EXERCISE GOAL> This exercise needs the complete data reproduced exactly.

DATASET CONTENT>
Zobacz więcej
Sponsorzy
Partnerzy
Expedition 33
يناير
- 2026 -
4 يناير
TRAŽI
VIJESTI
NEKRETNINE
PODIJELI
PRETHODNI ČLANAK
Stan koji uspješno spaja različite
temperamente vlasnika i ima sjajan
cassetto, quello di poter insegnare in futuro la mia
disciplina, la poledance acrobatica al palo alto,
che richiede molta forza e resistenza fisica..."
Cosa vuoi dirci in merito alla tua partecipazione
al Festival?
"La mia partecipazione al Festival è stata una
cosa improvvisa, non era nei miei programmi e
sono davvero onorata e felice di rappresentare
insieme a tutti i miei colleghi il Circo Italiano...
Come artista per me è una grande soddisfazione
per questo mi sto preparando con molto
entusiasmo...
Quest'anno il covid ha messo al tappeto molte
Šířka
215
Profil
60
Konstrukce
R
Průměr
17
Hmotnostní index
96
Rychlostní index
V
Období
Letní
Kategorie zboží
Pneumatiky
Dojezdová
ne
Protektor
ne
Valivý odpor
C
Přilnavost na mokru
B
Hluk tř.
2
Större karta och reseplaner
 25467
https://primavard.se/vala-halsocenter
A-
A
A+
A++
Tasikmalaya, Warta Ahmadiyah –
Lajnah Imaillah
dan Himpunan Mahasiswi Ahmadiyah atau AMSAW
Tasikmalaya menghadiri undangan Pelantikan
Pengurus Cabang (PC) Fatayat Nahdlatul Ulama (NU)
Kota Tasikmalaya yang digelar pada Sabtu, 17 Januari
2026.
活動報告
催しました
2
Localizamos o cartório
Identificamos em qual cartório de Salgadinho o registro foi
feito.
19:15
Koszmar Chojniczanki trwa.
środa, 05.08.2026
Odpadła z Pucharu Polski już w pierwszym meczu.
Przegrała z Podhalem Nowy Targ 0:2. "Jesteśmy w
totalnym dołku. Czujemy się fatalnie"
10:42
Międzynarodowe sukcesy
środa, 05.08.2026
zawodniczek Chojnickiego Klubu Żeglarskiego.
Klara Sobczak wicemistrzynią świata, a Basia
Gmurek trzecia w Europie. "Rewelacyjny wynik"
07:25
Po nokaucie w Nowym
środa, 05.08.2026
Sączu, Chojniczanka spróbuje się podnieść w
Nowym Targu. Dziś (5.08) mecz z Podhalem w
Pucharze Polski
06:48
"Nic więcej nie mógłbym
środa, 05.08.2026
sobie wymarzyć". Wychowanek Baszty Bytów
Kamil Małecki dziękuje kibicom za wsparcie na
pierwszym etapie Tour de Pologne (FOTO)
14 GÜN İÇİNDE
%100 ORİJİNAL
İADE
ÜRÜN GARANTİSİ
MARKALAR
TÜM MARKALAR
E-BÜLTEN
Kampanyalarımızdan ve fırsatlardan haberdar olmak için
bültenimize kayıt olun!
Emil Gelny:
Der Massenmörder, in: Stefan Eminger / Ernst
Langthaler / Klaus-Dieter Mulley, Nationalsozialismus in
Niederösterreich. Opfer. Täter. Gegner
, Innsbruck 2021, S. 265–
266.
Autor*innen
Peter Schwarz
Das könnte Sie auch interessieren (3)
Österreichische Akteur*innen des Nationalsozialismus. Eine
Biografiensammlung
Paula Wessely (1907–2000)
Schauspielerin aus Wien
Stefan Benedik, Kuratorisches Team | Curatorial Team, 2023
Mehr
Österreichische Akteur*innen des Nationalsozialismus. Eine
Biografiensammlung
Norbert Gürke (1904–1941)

RESULT OF THIS TASK>
Zobacz więcej
Sponsorzy
Partnerzy
Expedition 33
يناير
- 2026 -
4 يناير
TRAŽI
VIJESTI
NEKRETNINE
PODIJELI
PRETHODNI ČLANAK
Stan koji uspješno spaja različite
temperamente vlasnika i ima sjajan
cassetto, quello di poter insegnare in futuro la mia
disciplina, la poledance acrobatica al palo alto,
che richiede molta forza e resistenza fisica..."
Cosa vuoi dirci in merito alla tua partecipazione
al Festival?
"La mia partecipazione al Festival è stata una
cosa improvvisa, non era nei miei programmi e
sono davvero onorata e felice di rappresentare
insieme a tutti i miei colleghi il Circo Italiano...
Come artista per me è una grande soddisfazione
per questo mi sto preparando con molto
entusiasmo...
Quest'anno il covid ha messo al tappeto molte
Šířka
215
Profil
60
Konstrukce
R
Průměr
17
Hmotnostní index
96
Rychlostní index
V
Období
Letní
Kategorie zboží
Pneumatiky
Dojezdová
ne
Protektor
ne
Valivý odpor
C
Přilnavost na mokru
B
Hluk tř.
2
Större karta och reseplaner
 25467
https://primavard.se/vala-halsocenter
A-
A
A+
A++
Tasikmalaya, Warta Ahmadiyah –
Lajnah Imaillah
dan Himpunan Mahasiswi Ahmadiyah atau AMSAW
Tasikmalaya menghadiri undangan Pelantikan
Pengurus Cabang (PC) Fatayat Nahdlatul Ulama (NU)
Kota Tasikmalaya yang digelar pada Sabtu, 17 Januari
2026.
活動報告
催しました
2
Localizamos o cartório
Identificamos em qual cartório de Salgadinho o registro foi
feito.
19:15
Koszmar Chojniczanki trwa.
środa, 05.08.2026
Odpadła z Pucharu Polski już w pierwszym meczu.
Przegrała z Podhalem Nowy Targ 0:2. "Jesteśmy w
totalnym dołku. Czujemy się fatalnie"
10:42
Międzynarodowe sukcesy
środa, 05.08.2026
zawodniczek Chojnickiego Klubu Żeglarskiego.
Klara Sobczak wicemistrzynią świata, a Basia
Gmurek trzecia w Europie. "Rewelacyjny wynik"
07:25
Po nokaucie w Nowym
środa, 05.08.2026
Sączu, Chojniczanka spróbuje się podnieść w
Nowym Targu. Dziś (5.08) mecz z Podhalem w
Pucharze Polski
06:48
"Nic więcej nie mógłbym
środa, 05.08.2026
sobie wymarzyć". Wychowanek Baszty Bytów
Kamil Małecki dziękuje kibicom za wsparcie na
pierwszym etapie Tour de Pologne (FOTO)
14 GÜN İÇİNDE
%100 ORİJİNAL
İADE
ÜRÜN GARANTİSİ
MARKALAR
TÜM MARKALAR
E-BÜLTEN
Kampanyalarımızdan ve fırsatlardan haberdar olmak için
bültenimize kayıt olun!
Emil Gelny:
Der Massenmörder, in: Stefan Eminger / Ernst
Langthaler / Klaus-Dieter Mulley, Nationalsozialismus in
Niederösterreich. Opfer. Täter. Gegner
, Innsbruck 2021, S. 265–
266.
Autor*innen
Peter Schwarz
Das könnte Sie auch interessieren (3)
Österreichische Akteur*innen des Nationalsozialismus. Eine
Biografiensammlung
Paula Wessely (1907–2000)
Schauspielerin aus Wien
Stefan Benedik, Kuratorisches Team | Curatorial Team, 2023
Mehr
Österreichische Akteur*innen des Nationalsozialismus. Eine
Biografiensammlung
Norbert Gürke (1904–1941)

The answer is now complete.